• Exercise details: Pick each line containing the word "llevan" out of the data below.

☆ ☆ ☆ ☆ ☆ ☆ ☆

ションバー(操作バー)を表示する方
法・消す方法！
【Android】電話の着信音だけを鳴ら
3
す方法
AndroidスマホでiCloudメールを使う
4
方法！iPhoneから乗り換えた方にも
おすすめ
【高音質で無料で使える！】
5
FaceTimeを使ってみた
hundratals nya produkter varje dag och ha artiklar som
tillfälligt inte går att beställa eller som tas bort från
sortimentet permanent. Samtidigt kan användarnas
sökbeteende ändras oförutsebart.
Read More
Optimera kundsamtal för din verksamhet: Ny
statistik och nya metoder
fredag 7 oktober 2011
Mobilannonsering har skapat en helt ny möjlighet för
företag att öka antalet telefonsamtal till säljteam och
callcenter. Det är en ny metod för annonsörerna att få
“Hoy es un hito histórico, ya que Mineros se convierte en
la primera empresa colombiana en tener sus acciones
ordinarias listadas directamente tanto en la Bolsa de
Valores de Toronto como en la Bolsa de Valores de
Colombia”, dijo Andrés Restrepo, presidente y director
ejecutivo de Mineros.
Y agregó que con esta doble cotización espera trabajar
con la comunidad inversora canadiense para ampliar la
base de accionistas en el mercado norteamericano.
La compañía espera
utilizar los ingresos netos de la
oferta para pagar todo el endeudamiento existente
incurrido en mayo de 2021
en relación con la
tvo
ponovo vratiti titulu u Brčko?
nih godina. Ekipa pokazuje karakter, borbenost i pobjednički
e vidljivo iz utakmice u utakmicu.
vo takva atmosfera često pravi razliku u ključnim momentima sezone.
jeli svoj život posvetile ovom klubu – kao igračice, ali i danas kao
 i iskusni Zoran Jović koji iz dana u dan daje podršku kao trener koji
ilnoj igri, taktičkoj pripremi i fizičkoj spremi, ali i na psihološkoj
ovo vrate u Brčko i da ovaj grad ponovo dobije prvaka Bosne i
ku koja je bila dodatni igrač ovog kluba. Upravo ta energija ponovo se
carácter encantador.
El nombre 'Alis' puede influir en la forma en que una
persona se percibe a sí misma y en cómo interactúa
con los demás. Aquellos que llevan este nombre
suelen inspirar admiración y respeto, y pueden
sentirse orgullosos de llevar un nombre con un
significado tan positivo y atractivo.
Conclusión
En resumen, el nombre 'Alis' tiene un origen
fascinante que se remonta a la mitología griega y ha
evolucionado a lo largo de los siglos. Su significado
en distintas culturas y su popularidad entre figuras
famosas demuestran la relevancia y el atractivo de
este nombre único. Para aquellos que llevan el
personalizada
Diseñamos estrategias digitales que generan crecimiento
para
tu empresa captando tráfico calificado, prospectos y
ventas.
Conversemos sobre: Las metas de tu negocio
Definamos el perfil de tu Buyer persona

☆ ☆ ☆ ☆ ☆ ☆ ☆

• Answer to this exercise:
con los demás. Aquellos que llevan este nombre
este nombre único. Para aquellos que llevan el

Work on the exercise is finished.